8 thoughts on “The Arm Of The Law Just Got Longer”

  1. Given what crimes US soldiers are allowed/encouraged to commit without any threat of court martial, I’m not quite as impressed by this as you are – but I agree it is a major step to have military contractors subject to some law, rather than (as at present) permitted to do anything they like with absolute impunity.

  2. “The amazing thing is that the change in the legal code is so succinct and easy to miss (one sentence in a 439-page bill, sandwiched between a discussion on timely notice of deployments and a section ordering that the next of kin of medal of honor winners get flags) that it has so far gone completely unnoticed in the few weeks since it became the law of the land.”
    From a procedural point of view this isn’t surprising at all, even if you give lots of time to review a bill. Federal law has so many interlocking definitions that major changes can happen unnoticed very easily. It is quite possible for a huge change in policy to be effectively thrown in by a single Congressman, with no other Congressman realizing its impact until long after the bill is passed. That is just what happens in a super-complex system.

  3. War Zone Contractors Now Subject to UCMJ

    Peter Singer, who write his Kennedy School dissertation on mercenaries and has since cornered the market on that niche, has an interesting piece at Defense Tech noting that Congress has closed the loophole that made war zone contractors all but unaccou…

  4. Don’t be too sure which side won in getting that language into the bill.
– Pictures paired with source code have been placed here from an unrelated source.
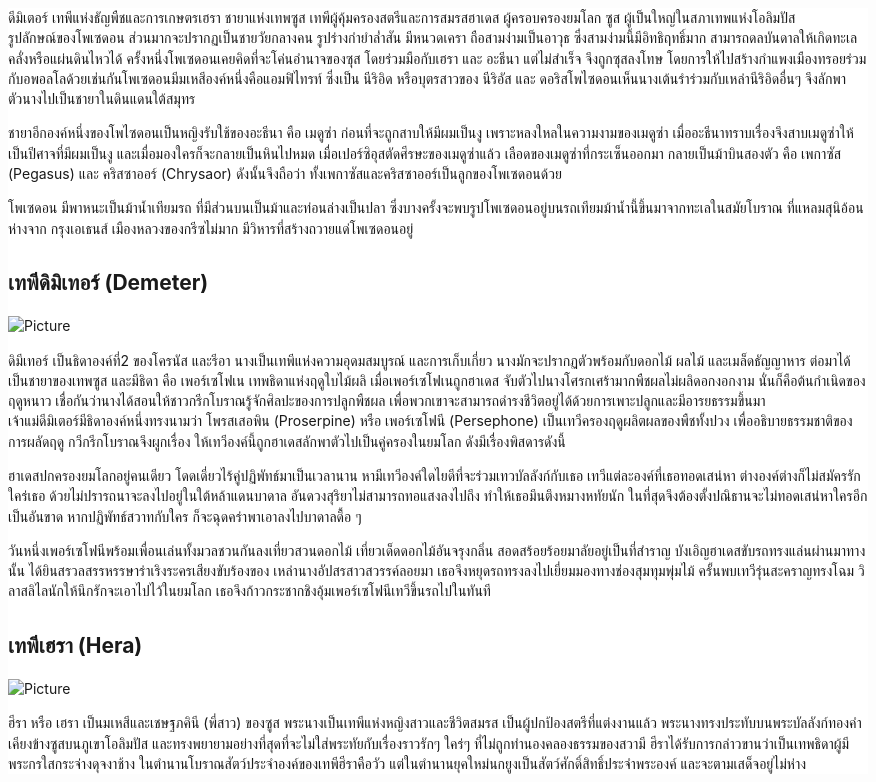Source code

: ดีมิเตอร์ เทพีแห่งธัญพืชและการเกษตรเฮรา ชายาแห่งเทพซูส เทพีผู้คุ้มครองสตรีและการสมรสฮาเดส ผู้ครอบครองยมโลก ซูส ผู้เป็นใหญ่ในสภาเทพแห่งโอลิมปัส  
รูปลักษณ์ของโพเซดอน ส่วนมากจะปรากฏเป็นชายวัยกลางคน รูปร่างกำยำล่ำสัน มีหนวดเครา ถือสามง่ามเป็นอาวุธ ซึ่งสามง่ามนี้มีอิทธิฤทธิ์มาก สามารถดลบันดาลให้เกิดทะเลคลั่งหรือแผ่นดินไหวได้ ครั้งหนึ่งโพเซดอนเคยคิดที่จะโค่นอำนาจของซุส โดยร่วมมือกับเฮรา และ อะธีนา แต่ไม่สำเร็จ จึงถูกซุสลงโทษ โดยการให้ไปสร้างกำแพงเมืองทรอยร่วมกับอพอลโลด้วยเช่นกันโพเซดอนมีมเหสีองค์หนึ่งคือแอมฟิไทรท์ ซึ่งเป็น นีริอิด หรือบุตรสาวของ นีริอัส และ ดอริสโพไซดอนเห็นนางเต้นรำร่วมกับเหล่านีริอิดอื่นๆ จึงลักพาตัวนางไปเป็นชายาในดินแดนใต้สมุทร

ชายาอีกองค์หนึ่งของโพไซดอนเป็นหญิงรับใช้ของอะธีนา คือ เมดูซ่า ก่อนที่จะถูกสาบให้มีผมเป็นงู เพราะหลงใหลในความงามของเมดูซ่า เมื่ออะธีนาทราบเรื่องจึงสาบเมดูซ่าให้เป็นปีศาจที่มีผมเป็นงู และเมื่อมองใครก็จะกลายเป็นหินไปหมด เมื่อเปอร์ซิอุสตัดศีรษะของเมดูซ่าแล้ว เลือดของเมดูซ่าที่กระเซ็นออกมา กลายเป็นม้าบินสองตัว คือ เพกาซัส \(Pegasus\) และ คริสซาออร์ \(Chrysaor\) ดังนั้นจึงถือว่า ทั้งเพกาซัสและคริสซาออร์เป็นลูกของโพเซดอนด้วย

โพเซดอน มีพาหนะเป็นม้าน้ำเทียมรถ ที่มีส่วนบนเป็นม้าและท่อนล่างเป็นปลา ซึ่งบางครั้งจะพบรูปโพเซดอนอยู่บนรถเทียมม้าน้ำนี้ขึ้นมาจากทะเลในสมัยโบราณ ที่แหลมสุนิอ้อน ห่างจาก กรุงเอเธนส์ เมืองหลวงของกรีซไม่มาก มีวิหารที่สร้างถวายแด่โพเซดอนอยู่

## เทพีดิมิเทอร์ \(Demeter\)

![Picture](https://mythologygreekk.weebly.com/uploads/2/5/7/7/25778199/2802234_orig.png)

ดิมีเทอร์ เป็นธิดาองค์ที่2 ของโครนัส และรีอา นางเป็นเทพีแห่งความอุดมสมบูรณ์ และการเก็บเกี่ยว นางมักจะปรากฏตัวพร้อมกับดอกไม้ ผลไม้ และเมล็ดธัญญาหาร ต่อมาได้เป็นชายาของเทพซูส และมีธิดา คือ เพอร์เซโฟเน เทพธิดาแห่งฤดูใบไม้ผลิ เมื่อเพอร์เซโฟเนถูกฮาเดส จับตัวไปนางโศรกเศร้ามากพืชผลไม่ผลิดอกงอกงาม นั่นก็คือต้นกำเนิดของฤดูหนาว เชื่อกันว่านางได้สอนให้ชาวกรีกโบราณรู้จักศิลปะของการปลูกพืชผล เพื่อพวกเขาจะสามารถดำรงชีวิตอยู่ได้ด้วยการเพาะปลูกและมีอารยธรรมขึ้นมา  
เจ้าแม่ดีมิเตอร์มีธิดาองค์หนึ่งทรงนามว่า โพรสเสอพิน \(Proserpine\) หรือ เพอร์เซโฟนี \(Persephone\) เป็นเทวีครองฤดูผลิตผลของพืชทั้งปวง เพื่ออธิบายธรรมชาติของการผลัดฤดู กวีกรีกโบราณจึงผูกเรื่อง ให้เทวีองค์นี้ถูกฮาเดสลักพาตัวไปเป็นคู่ครองในยมโลก ดังมีเรื่องพิสดารดังนี้

ฮาเดสปกครองยมโลกอยู่คนเดียว โดดเดี่ยวไร้คู่ปฏิพัทธ์มาเป็นเวลานาน หามีเทวีองค์ใดไยดีที่จะร่วมเทวบัลลังก์กับเธอ เทวีแต่ละองค์ที่เธอทอดเสน่หา ต่างองค์ต่างก็ไม่สมัครรักใคร่เธอ ด้วยไม่ปรารถนาจะลงไปอยู่ในใต้หล้าแดนบาดาล อันดวงสุริยาไม่สามารถทอแสงลงไปถึง ทำให้เธอมึนตึงหมางหทัยนัก ในที่สุดจึงต้องตั้งปณิธานจะไม่ทอดเสน่หาใครอีกเป็นอันขาด หากปฏิพัทธ์สวาทกับใคร ก็จะฉุดคร่าพาเอาลงไปบาดาลดื้อ ๆ

วันหนึ่งเพอร์เซโฟนีพร้อมเพื่อนเล่นทั้งมวลชวนกันลงเที่ยวสวนดอกไม้ เที่ยวเด็ดดอกไม้อันจรุงกลิ่น สอดสร้อยร้อยมาลัยอยู่เป็นที่สำราญ บังเอิญฮาเดสขับรถทรงแล่นผ่านมาทางนั้น ได้ยินสรวลสรรหรรษาร่าเริงระครเสียงขับร้องของ เหล่านางอัปสรสาวสวรรค์ลอยมา เธอจึงหยุดรถทรงลงไปเยี่ยมมองทางช่องสุมทุมพุ่มไม้ ครั้นพบเทวีรุ่นสะคราญทรงโฉม วิลาสลิไลนักให้นึกรักจะเอาไปไว้ในยมโลก เธอจึงก้าวกระชากชิงอุ้มเพอร์เซโฟนีเทวีขึ้นรถไปในทันที

## เทพีเฮรา \(Hera\)

![Picture](https://mythologygreekk.weebly.com/uploads/2/5/7/7/25778199/8625214_orig.png)

ฮีรา หรือ เฮรา เป็นมเหสีและเชษฐภคินี \(พี่สาว\) ของซูส พระนางเป็นเทพีแห่งหญิงสาวและชีวิตสมรส เป็นผู้ปกป้องสตรีที่แต่งงานแล้ว พระนางทรงประทับบนพระบัลลังก์ทองคำเคียงข้างซูสบนภูเขาโอลิมปัส และทรงพยายามอย่างที่สุดที่จะไม่ใส่พระทัยกับเรื่องราวรักๆ ใคร่ๆ ที่ไม่ถูกทำนองคลองธรรมของสวามี ฮีราได้รับการกล่าวขานว่าเป็นเทพธิดาผู้มีพระกรใสกระจ่างดุจงาช้าง ในตำนานโบราณสัตว์ประจำองค์ของเทพีฮีราคือวัว แต่ในตำนานยุคใหม่นกยูงเป็นสัตว์ศักดิ์สิทธิ์ประจำพระองค์ และจะตามเสด็จอยู่ไม่ห่าง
I am going on vague memory here, but it seems to me that there is usually some kind of statement of applicable law built into defense service contracts. In Iraq, I seem to recall hearing, there were end-runs and/or honest SNAFUs that led to mismatches between the use of some contractors and the nominally authorizing government department or subdepartment, so that the wrong law or no law at all applied. This legislation appears to patch that bug, and any similar future bugs — but on the other hand, it may well be that the CMJ is better for many contractors than the prior norm.

  5. I also predict a great deal of litigation as to what “in the field” means. For instance, was Abu Ghraib a field-of-combat prison, or was it far enough behind the front lines or long enough after “major combat operations in Iraq are over” that it doesn’t count? I would need to study the USC and military law precedent a lot more closely before I ventured to guess.

  6. Even with the change in law, will the DoJ prosecute? I would expect very little to actually change, even thought the potential is there for prosecution.

  7. Interesting points all. Trilobite, anyone who’s actually been in Iraq or followed the news closely would find it hard to argue that there is such a thing as NOT being ‘in the field’, since U.S. personnel anywhere in the country are subject to attack, including in the Green Zone.

  8. Wait, I thought the whole world was a battlefield in this new kind of war. Isn’t that why little old ladies in Switzerland can be enemy combatants?